> _Required work_
Please repeat, exactly and with nothing extra, the line containing "Chất Bảo Quản CMIT Thái" and every line after it up to the end of the material.

> _Extracted information_
*** Block opens ***

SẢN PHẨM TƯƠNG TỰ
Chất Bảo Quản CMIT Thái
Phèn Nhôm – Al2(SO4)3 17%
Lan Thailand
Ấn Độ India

*** Block closes ***

> _Answer to this problem_
Chất Bảo Quản CMIT Thái
Phèn Nhôm – Al2(SO4)3 17%
Lan Thailand
Ấn Độ India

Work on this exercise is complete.